DIRECTIONS FOR THIS TASK
Omit the pictures, then write out every entry exactly as it reads.

THE INPUT
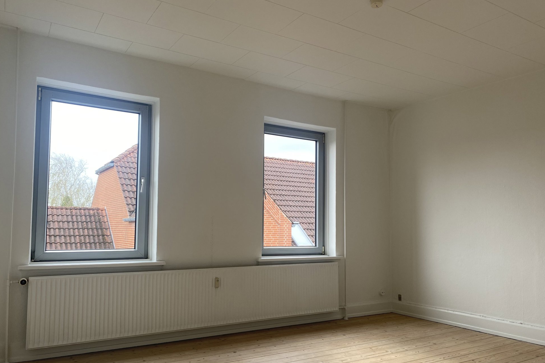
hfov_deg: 65.5
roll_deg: -0.6
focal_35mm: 28
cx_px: 281
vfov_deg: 46.2
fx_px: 424
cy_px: 210
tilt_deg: +2.6
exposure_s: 1/122
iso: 32
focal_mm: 4.25
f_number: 1.8
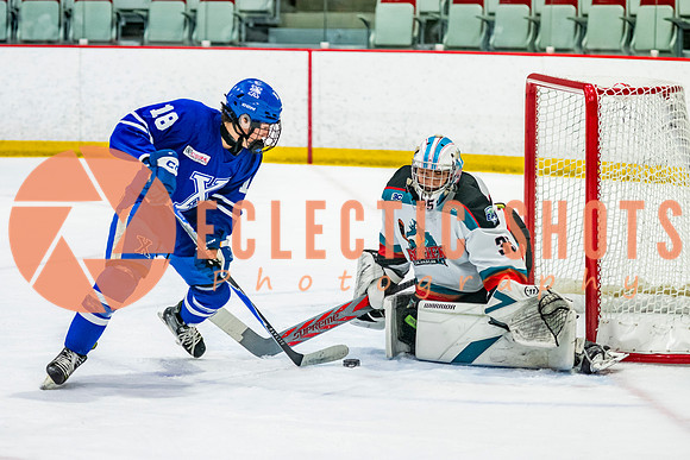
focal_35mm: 164
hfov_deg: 12.5
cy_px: 194
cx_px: 284
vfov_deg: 8.4
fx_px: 3144
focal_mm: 100
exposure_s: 1/1000
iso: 1600
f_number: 3.2
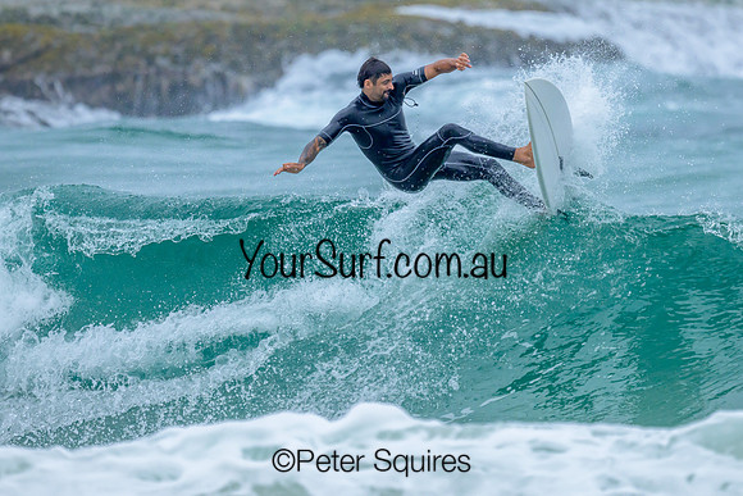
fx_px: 22699
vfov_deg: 1.3
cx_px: 446
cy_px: 192
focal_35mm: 1100
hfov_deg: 1.9
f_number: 6.3
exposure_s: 1/3200
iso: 800
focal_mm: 800
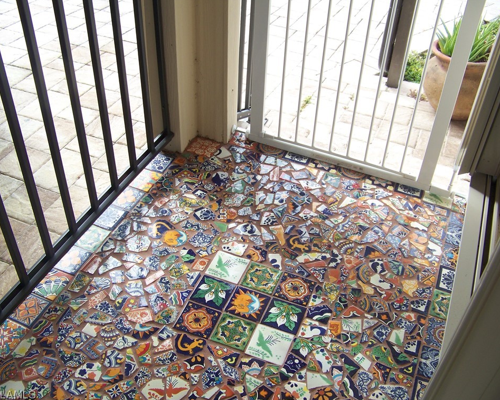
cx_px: 242
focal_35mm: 38
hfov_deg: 47.9
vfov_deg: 39.2
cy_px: 201
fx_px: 562
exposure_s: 1/200
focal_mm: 5.85
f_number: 2.8
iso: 64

ANSWER BELOW
hfov_deg: 65.5
roll_deg: -0.6
focal_35mm: 28
cx_px: 281
vfov_deg: 46.2
fx_px: 424
cy_px: 210
tilt_deg: +2.6
exposure_s: 1/122
iso: 32
focal_mm: 4.25
f_number: 1.8
focal_35mm: 164
hfov_deg: 12.5
cy_px: 194
cx_px: 284
vfov_deg: 8.4
fx_px: 3144
focal_mm: 100
exposure_s: 1/1000
iso: 1600
f_number: 3.2
fx_px: 22699
vfov_deg: 1.3
cx_px: 446
cy_px: 192
focal_35mm: 1100
hfov_deg: 1.9
f_number: 6.3
exposure_s: 1/3200
iso: 800
focal_mm: 800
cx_px: 242
focal_35mm: 38
hfov_deg: 47.9
vfov_deg: 39.2
cy_px: 201
fx_px: 562
exposure_s: 1/200
focal_mm: 5.85
f_number: 2.8
iso: 64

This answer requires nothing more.